▶ BRIEF
Every line from the one containing "No Disturbance of" down to the last line of the listing below should be restated exactly, and nothing else.

======

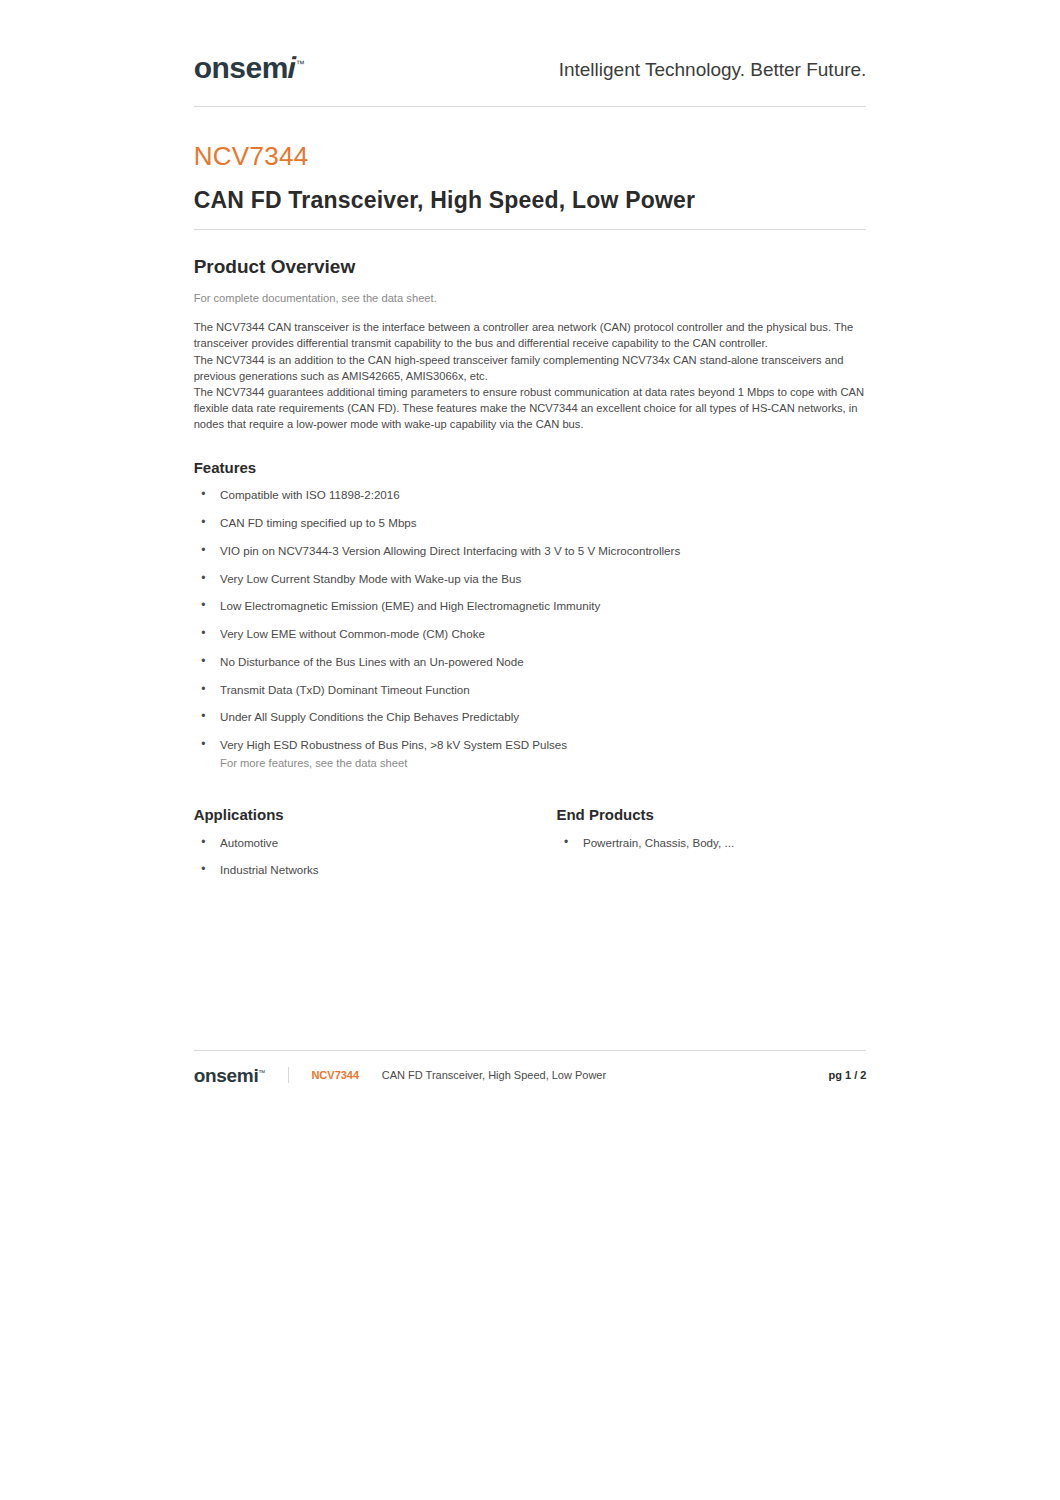onsemi™
Intelligent Technology. Better Future.
NCV7344
CAN FD Transceiver, High Speed, Low Power
Product Overview
For complete documentation, see the data sheet.
The NCV7344 CAN transceiver is the interface between a controller area network (CAN) protocol controller and the physical bus. The transceiver provides differential transmit capability to the bus and differential receive capability to the CAN controller.
The NCV7344 is an addition to the CAN high-speed transceiver family complementing NCV734x CAN stand-alone transceivers and previous generations such as AMIS42665, AMIS3066x, etc.
The NCV7344 guarantees additional timing parameters to ensure robust communication at data rates beyond 1 Mbps to cope with CAN flexible data rate requirements (CAN FD). These features make the NCV7344 an excellent choice for all types of HS-CAN networks, in nodes that require a low-power mode with wake-up capability via the CAN bus.
Features
Compatible with ISO 11898-2:2016
CAN FD timing specified up to 5 Mbps
VIO pin on NCV7344-3 Version Allowing Direct Interfacing with 3 V to 5 V Microcontrollers
Very Low Current Standby Mode with Wake-up via the Bus
Low Electromagnetic Emission (EME) and High Electromagnetic Immunity
Very Low EME without Common-mode (CM) Choke
No Disturbance of the Bus Lines with an Un-powered Node
Transmit Data (TxD) Dominant Timeout Function
Under All Supply Conditions the Chip Behaves Predictably
Very High ESD Robustness of Bus Pins, >8 kV System ESD Pulses For more features, see the data sheet
Applications
Automotive
Industrial Networks
End Products
Powertrain, Chassis, Body, ...
onsemi™ NCV7344 CAN FD Transceiver, High Speed, Low Power pg 1 / 2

======

▶ REPLY TO THE EXERCISE
No Disturbance of the Bus Lines with an Un-powered Node
Transmit Data (TxD) Dominant Timeout Function
Under All Supply Conditions the Chip Behaves Predictably
Very High ESD Robustness of Bus Pins, >8 kV System ESD Pulses For more features, see the data sheet
Applications
Automotive
Industrial Networks
End Products
Powertrain, Chassis, Body, ...
onsemi™ NCV7344 CAN FD Transceiver, High Speed, Low Power pg 1 / 2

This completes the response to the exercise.